### Task statement
Copy exactly the stretch of data below from the line with "(c) include plans" through the line with "(e) state the", including both of those lines.

*** Block opens ***

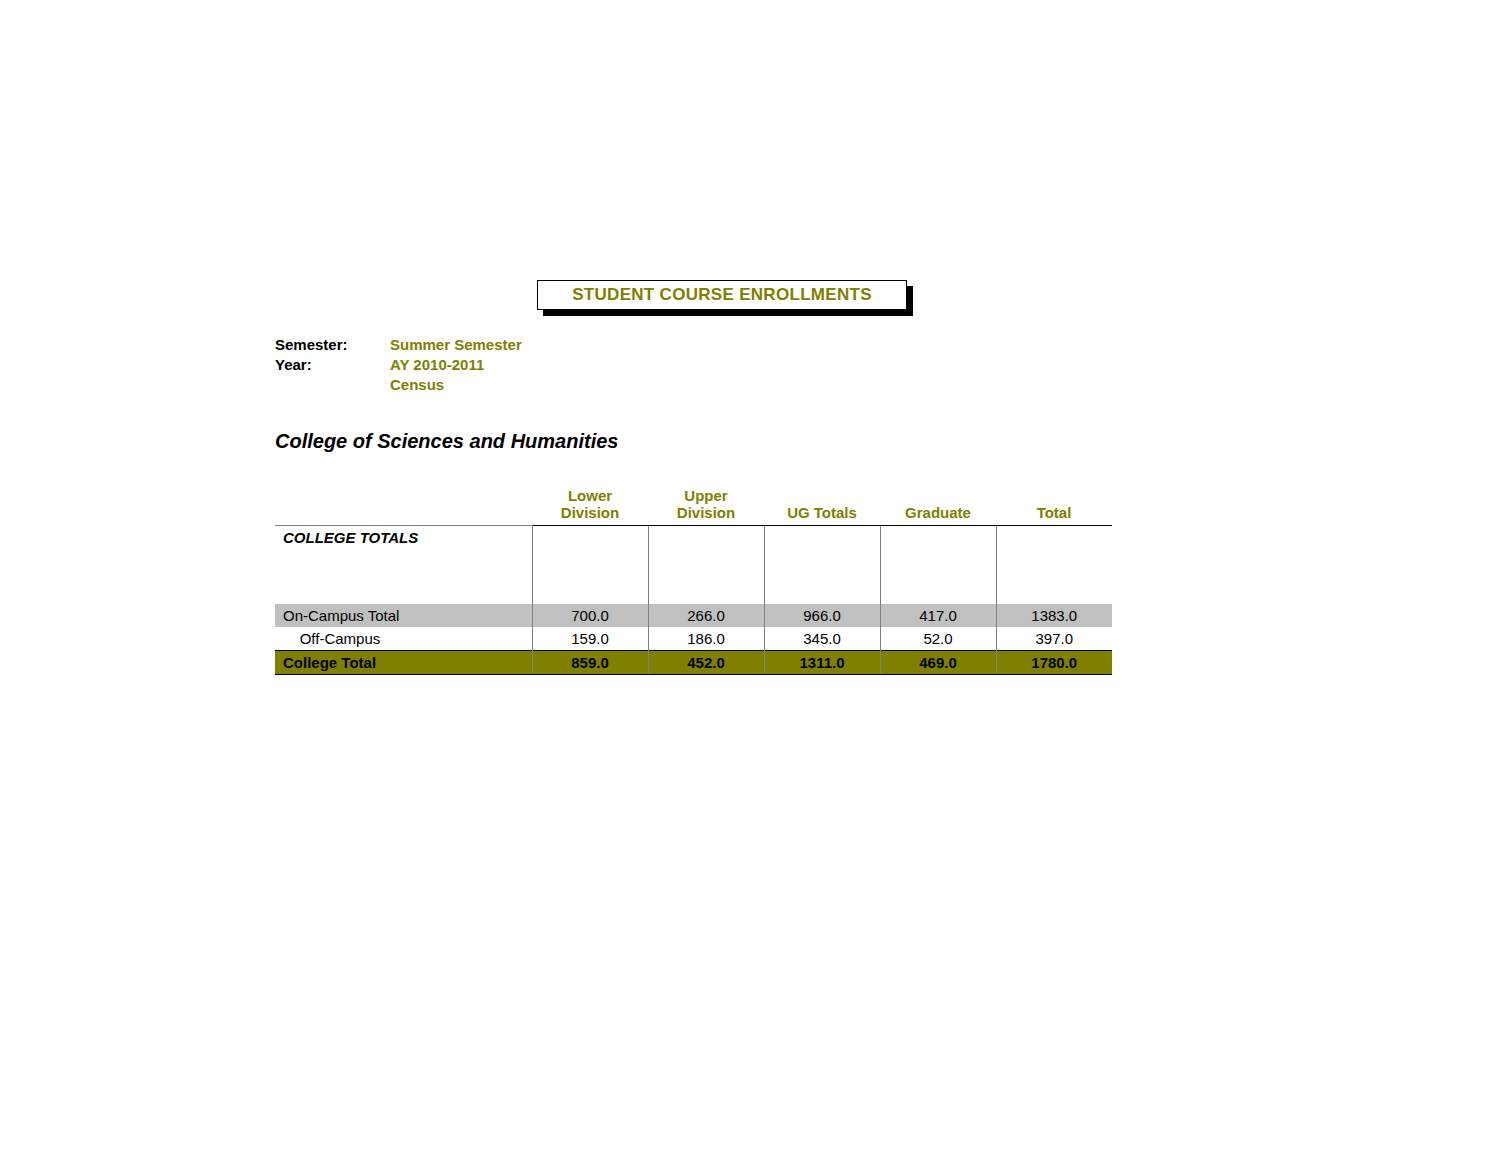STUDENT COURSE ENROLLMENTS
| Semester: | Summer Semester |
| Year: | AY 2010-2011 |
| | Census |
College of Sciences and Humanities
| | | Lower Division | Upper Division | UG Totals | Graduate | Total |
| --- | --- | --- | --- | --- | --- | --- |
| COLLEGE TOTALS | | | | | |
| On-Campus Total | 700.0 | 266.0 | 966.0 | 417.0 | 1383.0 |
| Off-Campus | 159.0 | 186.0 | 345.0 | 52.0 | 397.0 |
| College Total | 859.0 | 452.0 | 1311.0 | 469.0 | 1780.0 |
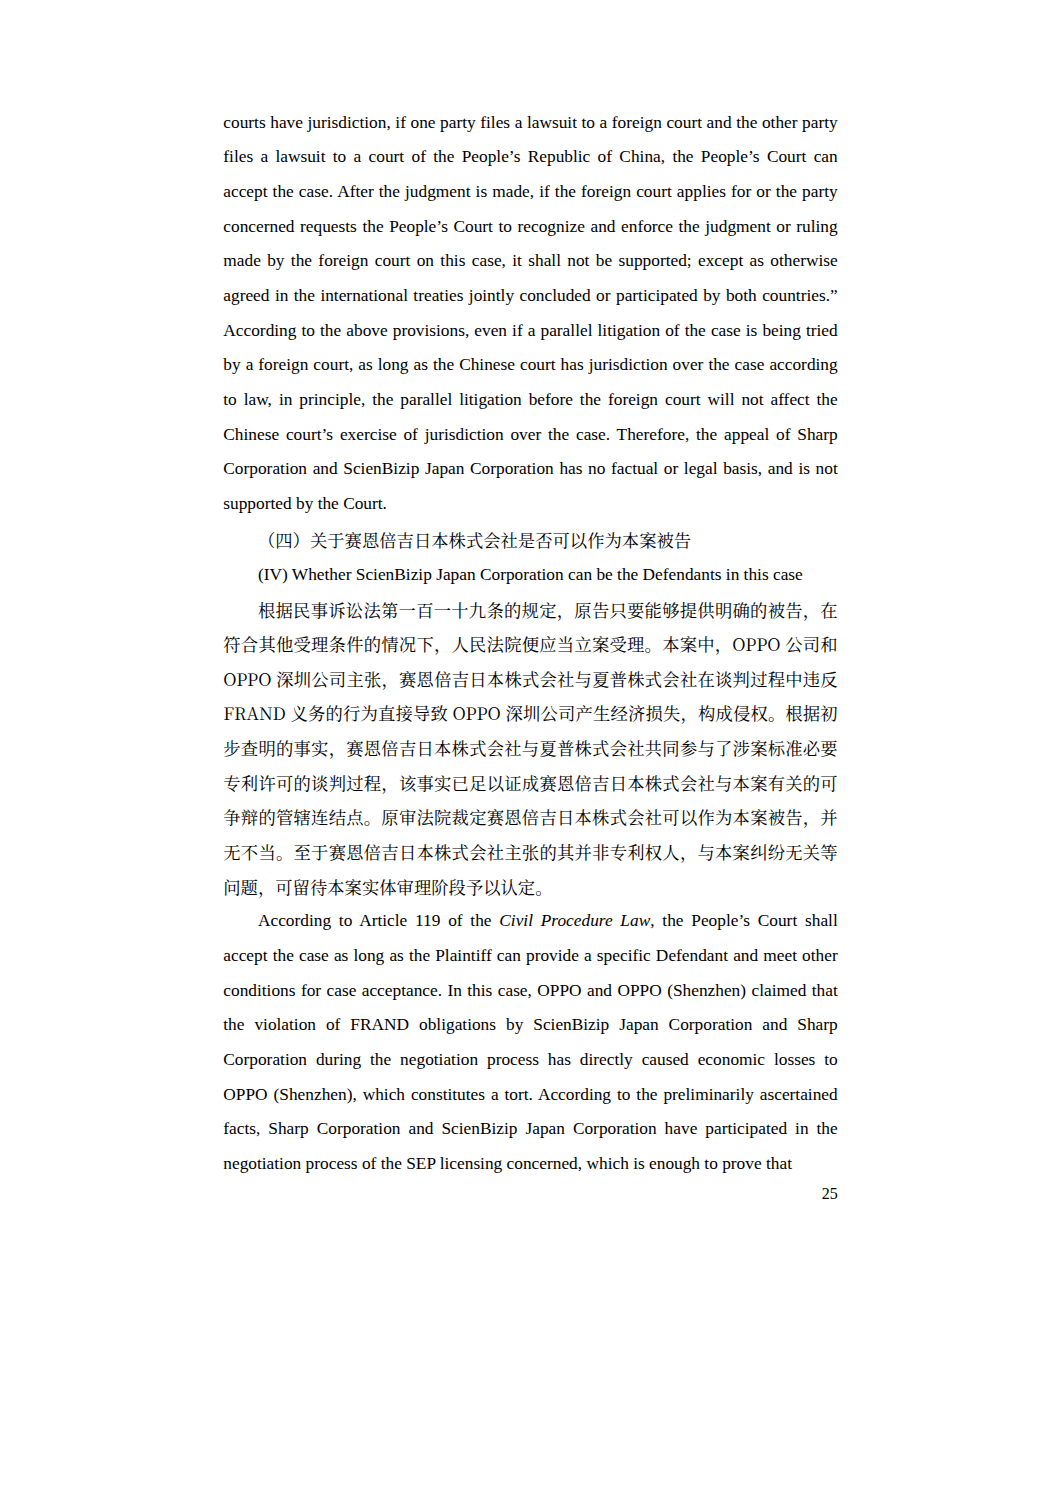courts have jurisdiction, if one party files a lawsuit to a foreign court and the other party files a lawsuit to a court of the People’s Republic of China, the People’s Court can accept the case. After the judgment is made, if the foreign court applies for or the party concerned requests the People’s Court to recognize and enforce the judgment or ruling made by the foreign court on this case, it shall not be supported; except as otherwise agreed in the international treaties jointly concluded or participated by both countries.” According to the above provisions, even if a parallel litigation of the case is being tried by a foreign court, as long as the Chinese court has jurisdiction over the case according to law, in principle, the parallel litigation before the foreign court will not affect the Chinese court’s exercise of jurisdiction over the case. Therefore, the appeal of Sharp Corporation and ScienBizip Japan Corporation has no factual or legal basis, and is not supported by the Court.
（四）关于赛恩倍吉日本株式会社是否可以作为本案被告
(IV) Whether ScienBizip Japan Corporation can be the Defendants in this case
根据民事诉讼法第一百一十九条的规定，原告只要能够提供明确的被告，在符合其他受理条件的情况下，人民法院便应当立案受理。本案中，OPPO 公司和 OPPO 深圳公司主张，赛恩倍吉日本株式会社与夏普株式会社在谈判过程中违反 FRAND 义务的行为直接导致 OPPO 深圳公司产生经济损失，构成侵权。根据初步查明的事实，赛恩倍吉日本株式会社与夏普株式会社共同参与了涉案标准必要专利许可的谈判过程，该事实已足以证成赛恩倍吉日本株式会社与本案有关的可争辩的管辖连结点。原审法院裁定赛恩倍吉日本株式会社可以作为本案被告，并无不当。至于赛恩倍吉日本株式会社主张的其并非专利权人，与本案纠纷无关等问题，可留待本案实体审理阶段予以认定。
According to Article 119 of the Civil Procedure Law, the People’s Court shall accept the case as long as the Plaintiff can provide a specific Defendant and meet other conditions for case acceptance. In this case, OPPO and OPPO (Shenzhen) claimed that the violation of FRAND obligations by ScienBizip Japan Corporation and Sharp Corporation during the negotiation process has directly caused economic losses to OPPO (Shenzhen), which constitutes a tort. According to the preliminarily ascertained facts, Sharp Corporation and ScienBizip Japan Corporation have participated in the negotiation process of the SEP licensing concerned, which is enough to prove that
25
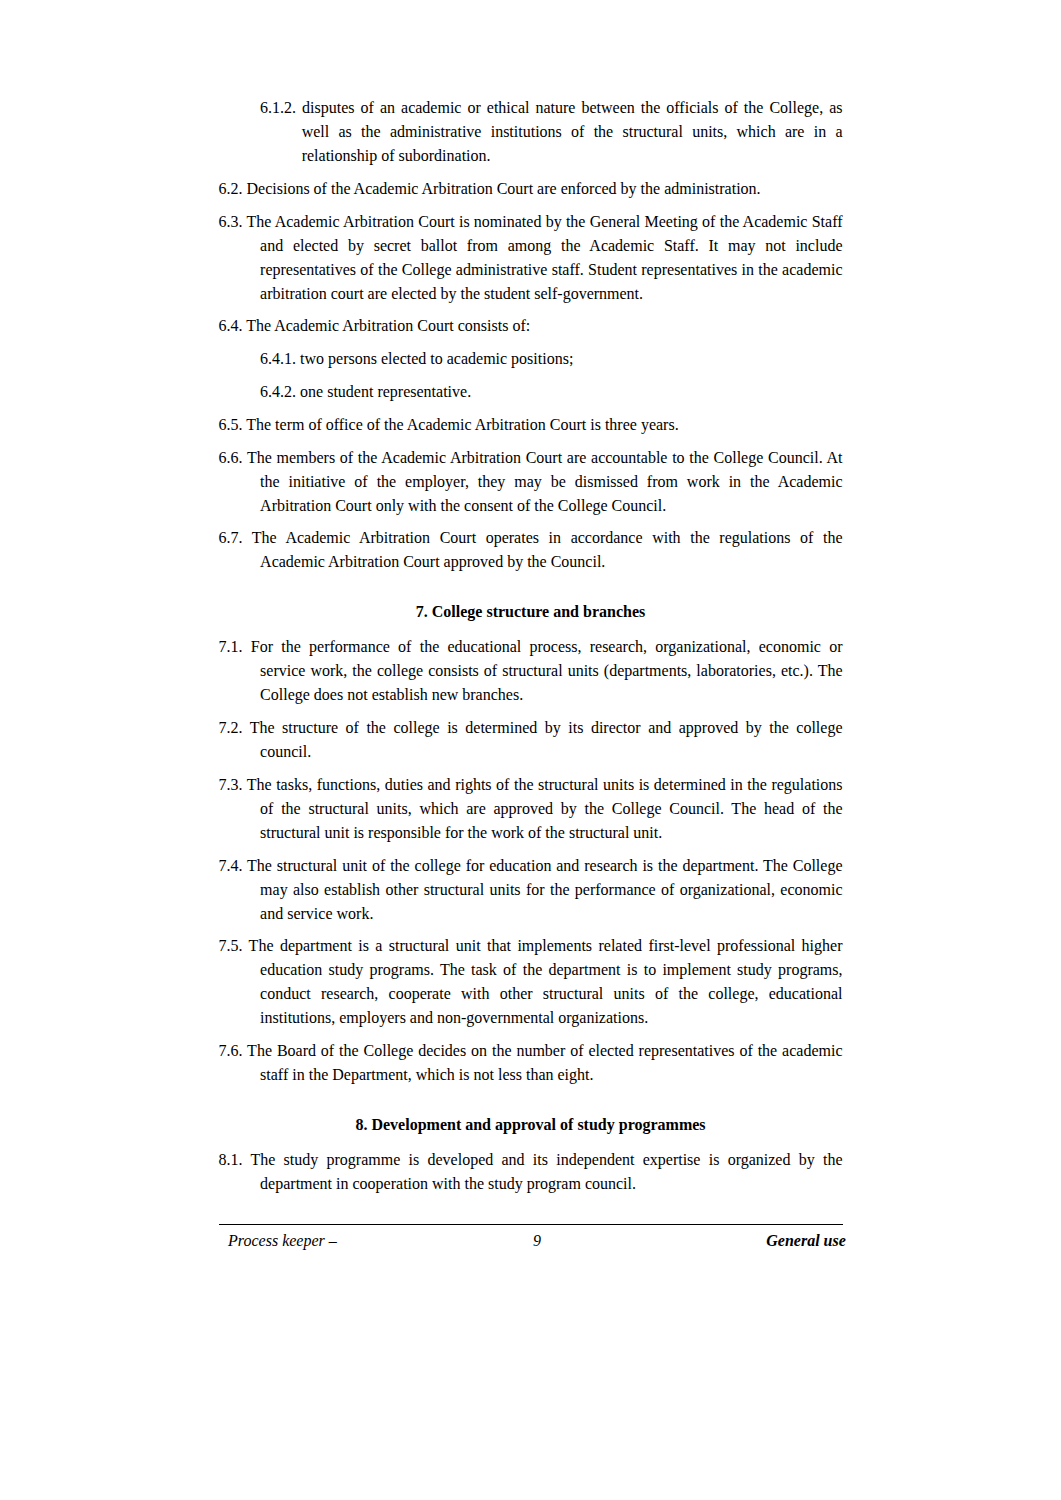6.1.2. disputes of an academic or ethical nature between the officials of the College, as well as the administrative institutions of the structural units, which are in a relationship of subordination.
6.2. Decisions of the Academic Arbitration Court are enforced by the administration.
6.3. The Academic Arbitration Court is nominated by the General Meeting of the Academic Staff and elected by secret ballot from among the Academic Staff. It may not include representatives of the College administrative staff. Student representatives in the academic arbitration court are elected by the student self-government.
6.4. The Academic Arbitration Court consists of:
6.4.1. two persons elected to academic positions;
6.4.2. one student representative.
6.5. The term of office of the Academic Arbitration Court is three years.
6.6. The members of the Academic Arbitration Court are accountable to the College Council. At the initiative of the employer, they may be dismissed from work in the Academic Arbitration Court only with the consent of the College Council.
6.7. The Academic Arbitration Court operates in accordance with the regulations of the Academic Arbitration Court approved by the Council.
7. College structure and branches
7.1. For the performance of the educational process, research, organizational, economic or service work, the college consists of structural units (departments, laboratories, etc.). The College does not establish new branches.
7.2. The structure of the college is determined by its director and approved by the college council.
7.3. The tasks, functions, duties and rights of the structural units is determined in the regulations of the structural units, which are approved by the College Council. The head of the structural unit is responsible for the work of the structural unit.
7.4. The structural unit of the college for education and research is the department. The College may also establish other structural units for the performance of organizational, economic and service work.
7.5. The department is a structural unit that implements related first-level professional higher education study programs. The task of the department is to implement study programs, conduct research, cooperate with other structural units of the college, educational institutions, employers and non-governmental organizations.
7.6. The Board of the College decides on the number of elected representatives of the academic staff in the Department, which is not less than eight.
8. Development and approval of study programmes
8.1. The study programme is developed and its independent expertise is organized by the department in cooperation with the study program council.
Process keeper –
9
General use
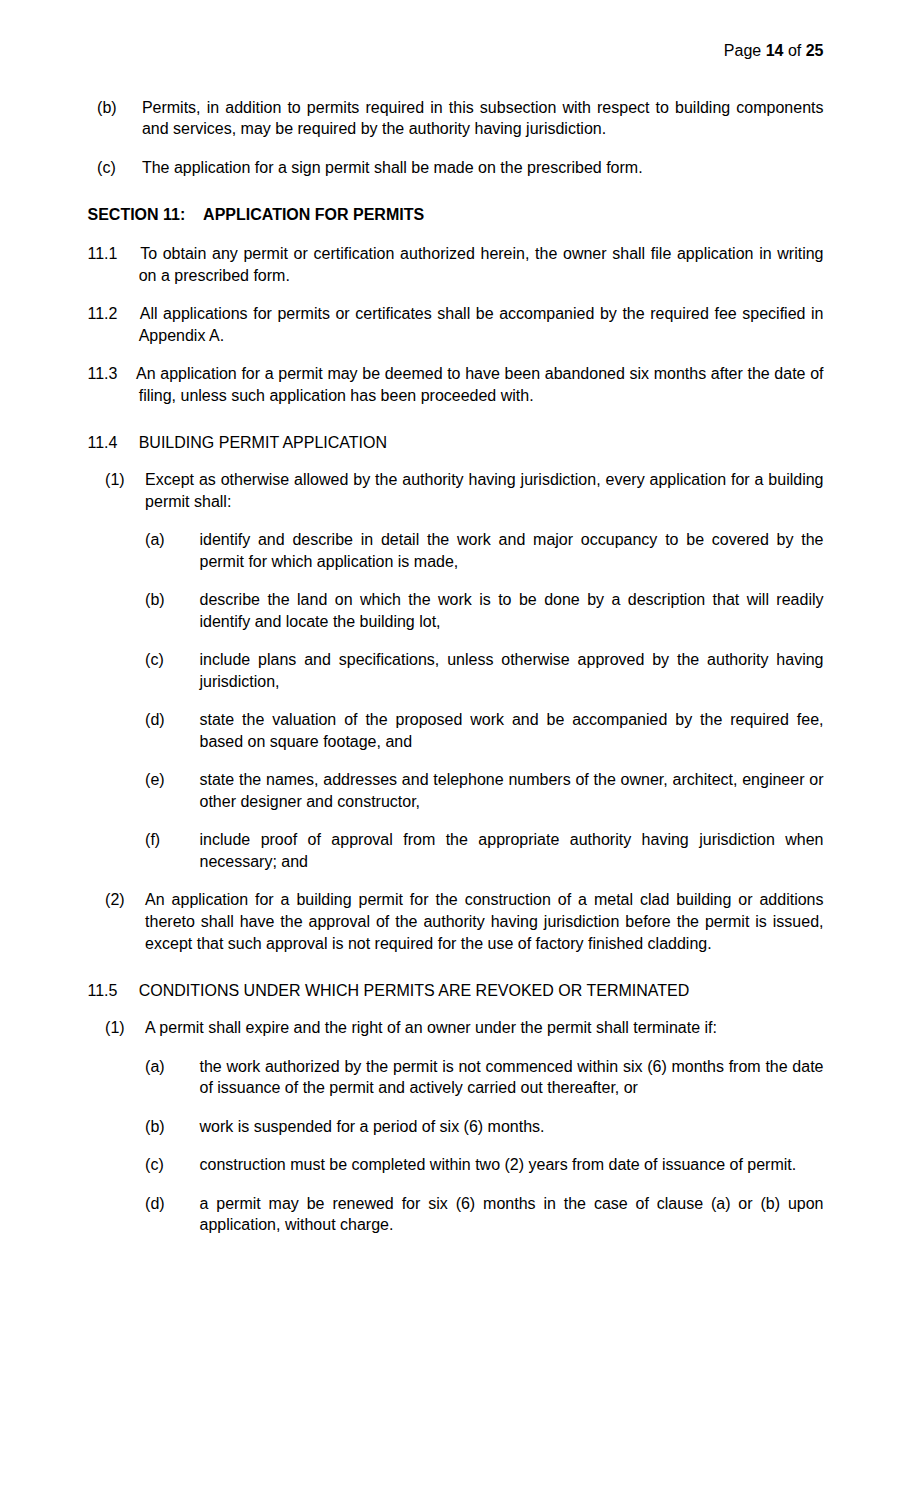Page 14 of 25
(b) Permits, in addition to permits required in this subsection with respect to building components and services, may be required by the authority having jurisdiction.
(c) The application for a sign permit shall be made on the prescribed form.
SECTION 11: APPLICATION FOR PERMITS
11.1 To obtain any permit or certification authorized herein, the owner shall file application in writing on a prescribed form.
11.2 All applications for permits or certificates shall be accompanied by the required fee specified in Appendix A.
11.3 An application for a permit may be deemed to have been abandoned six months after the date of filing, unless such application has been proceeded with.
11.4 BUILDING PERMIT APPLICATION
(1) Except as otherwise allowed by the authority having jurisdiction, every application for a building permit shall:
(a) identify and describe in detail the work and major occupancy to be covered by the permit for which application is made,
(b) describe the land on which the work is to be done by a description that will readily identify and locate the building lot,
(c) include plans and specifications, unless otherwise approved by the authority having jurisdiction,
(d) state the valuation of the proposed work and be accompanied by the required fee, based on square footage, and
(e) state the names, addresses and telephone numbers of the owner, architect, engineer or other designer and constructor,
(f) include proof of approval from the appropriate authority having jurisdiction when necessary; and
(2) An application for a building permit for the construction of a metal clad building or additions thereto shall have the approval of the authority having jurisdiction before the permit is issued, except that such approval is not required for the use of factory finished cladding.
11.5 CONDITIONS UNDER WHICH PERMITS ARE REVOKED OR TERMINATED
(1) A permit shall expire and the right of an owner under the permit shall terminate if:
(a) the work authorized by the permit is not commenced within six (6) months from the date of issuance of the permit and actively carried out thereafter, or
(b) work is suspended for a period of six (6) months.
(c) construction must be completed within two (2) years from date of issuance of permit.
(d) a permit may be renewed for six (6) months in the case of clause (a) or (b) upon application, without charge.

*** Block closes ***

### Response area
(c) include plans and specifications, unless otherwise approved by the authority having jurisdiction,
(d) state the valuation of the proposed work and be accompanied by the required fee, based on square footage, and
(e) state the names, addresses and telephone numbers of the owner, architect, engineer or other designer and constructor,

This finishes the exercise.